| WHAT THE TASK ASKS |
In the material below, find the line with "pedestal table: present" and the line with "pen holder: present", then output both and every line between them exactly, omitting pictures.

| MATERIAL FOR THE TASK |
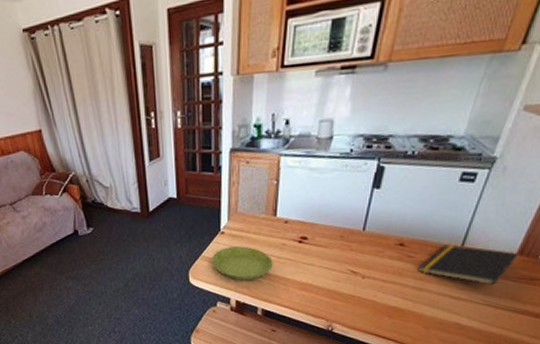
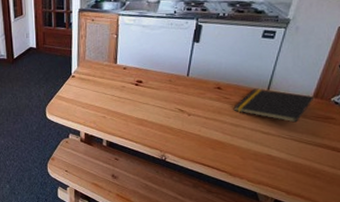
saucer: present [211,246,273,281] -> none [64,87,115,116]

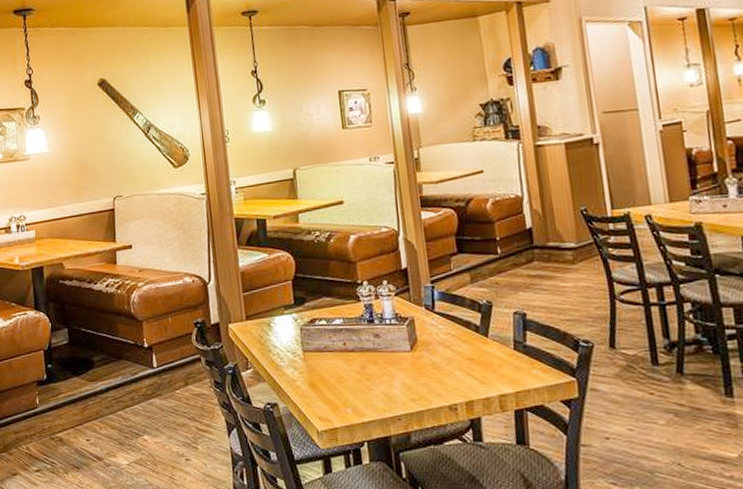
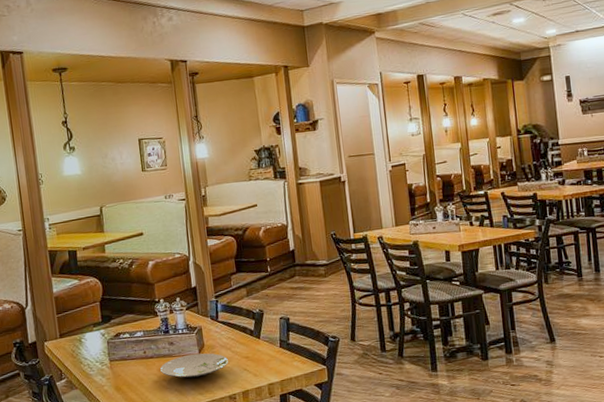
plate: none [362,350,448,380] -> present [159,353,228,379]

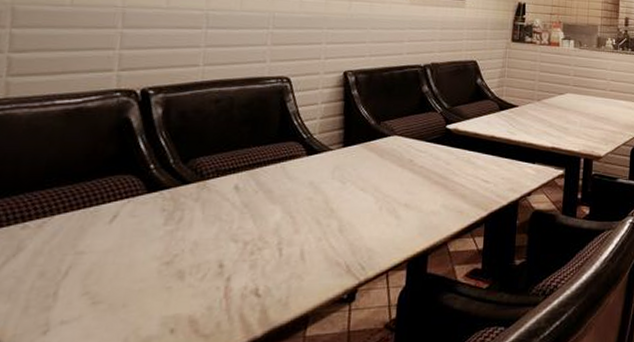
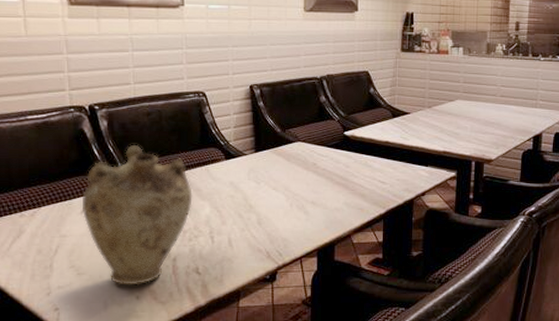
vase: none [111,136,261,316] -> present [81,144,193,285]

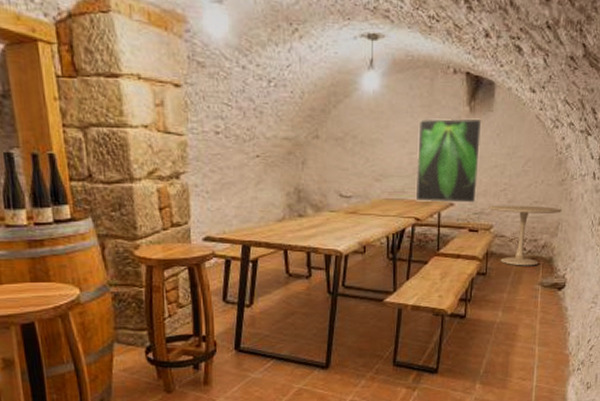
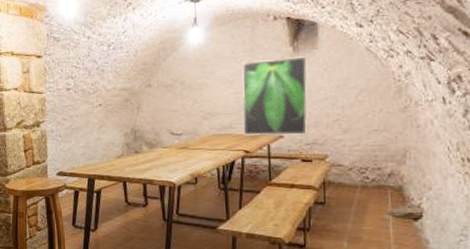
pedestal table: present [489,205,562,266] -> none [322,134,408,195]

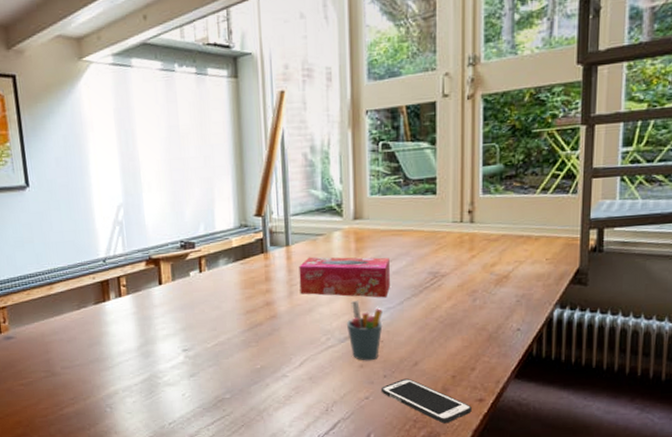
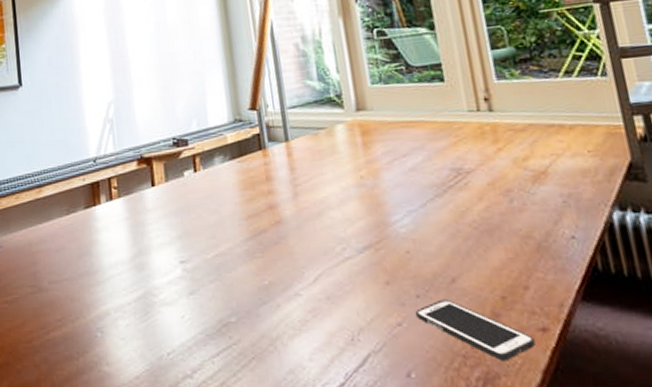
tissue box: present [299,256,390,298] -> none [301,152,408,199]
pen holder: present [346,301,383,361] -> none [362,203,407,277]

...

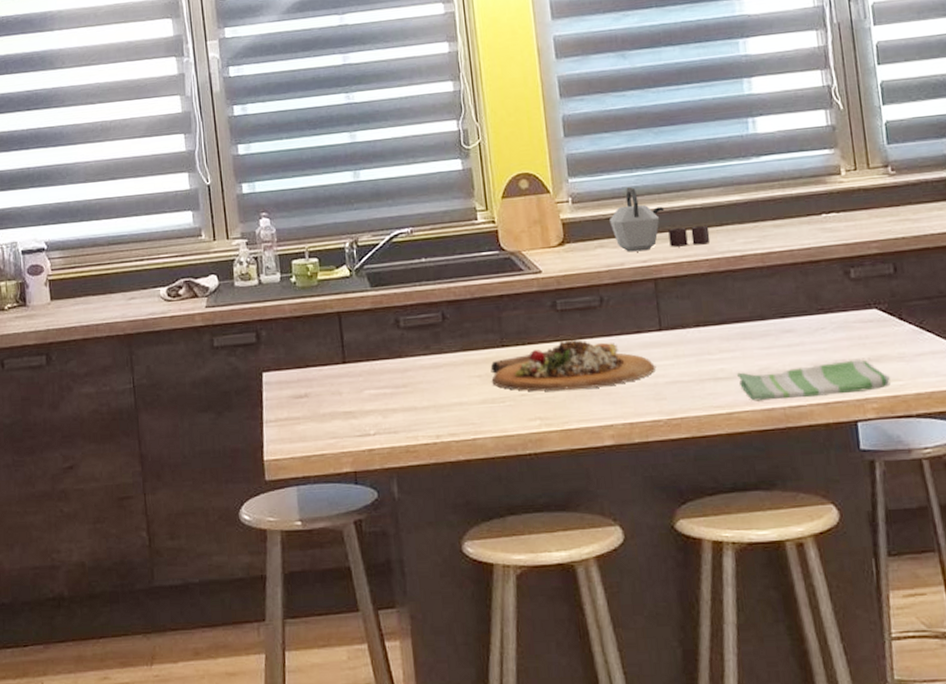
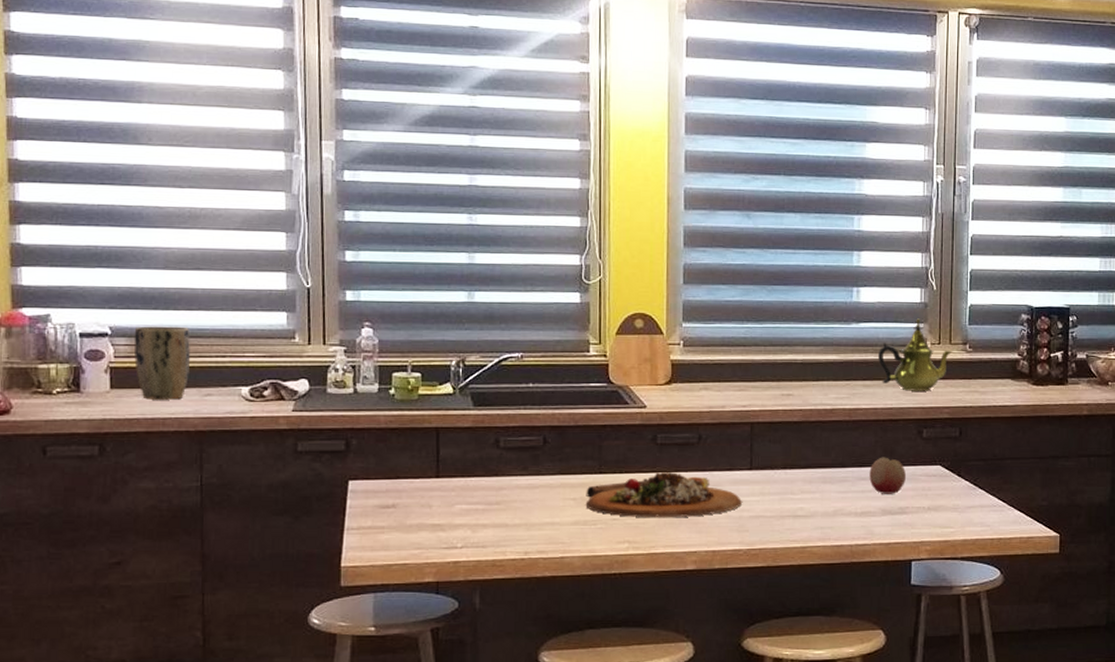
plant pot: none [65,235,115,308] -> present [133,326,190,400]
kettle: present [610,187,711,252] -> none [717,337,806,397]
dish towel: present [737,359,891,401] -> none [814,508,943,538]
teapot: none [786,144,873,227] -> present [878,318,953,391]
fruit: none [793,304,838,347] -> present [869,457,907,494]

---

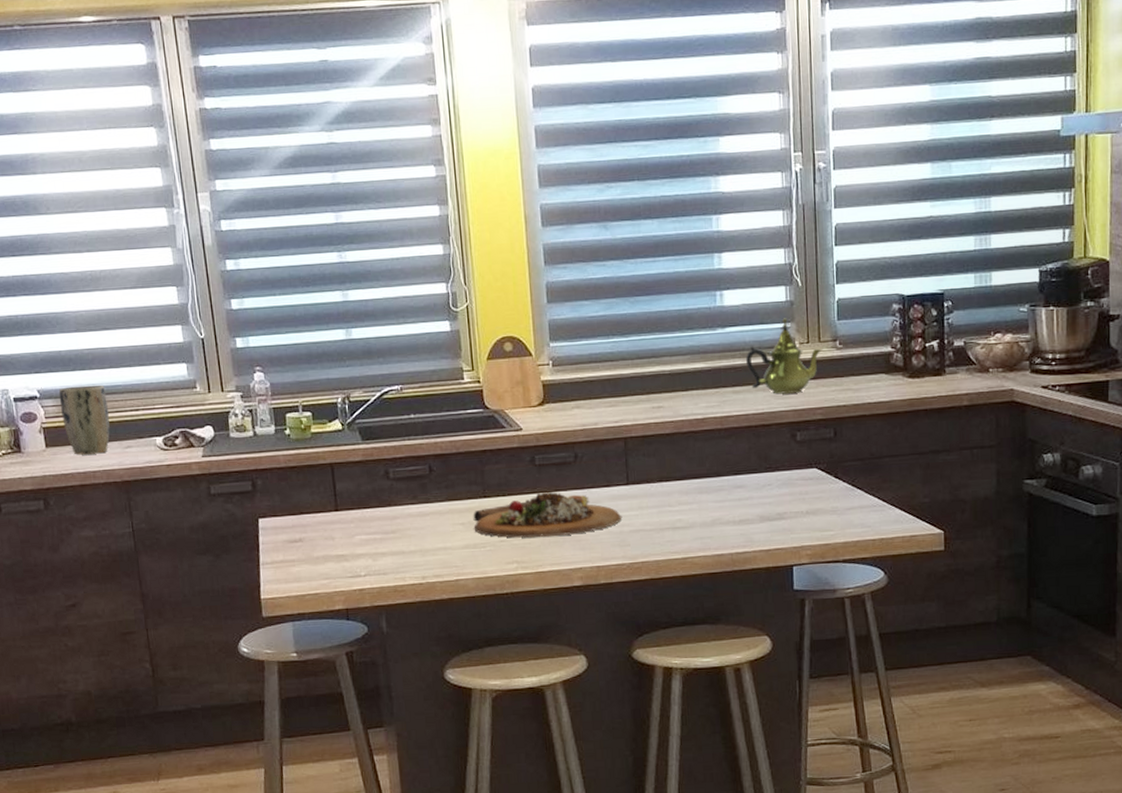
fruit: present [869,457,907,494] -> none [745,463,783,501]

| ANSWER SECTION |
pedestal table: present [489,205,562,266] -> none [322,134,408,195]

tissue box: present [299,256,390,298] -> none [301,152,408,199]
pen holder: present [346,301,383,361] -> none [362,203,407,277]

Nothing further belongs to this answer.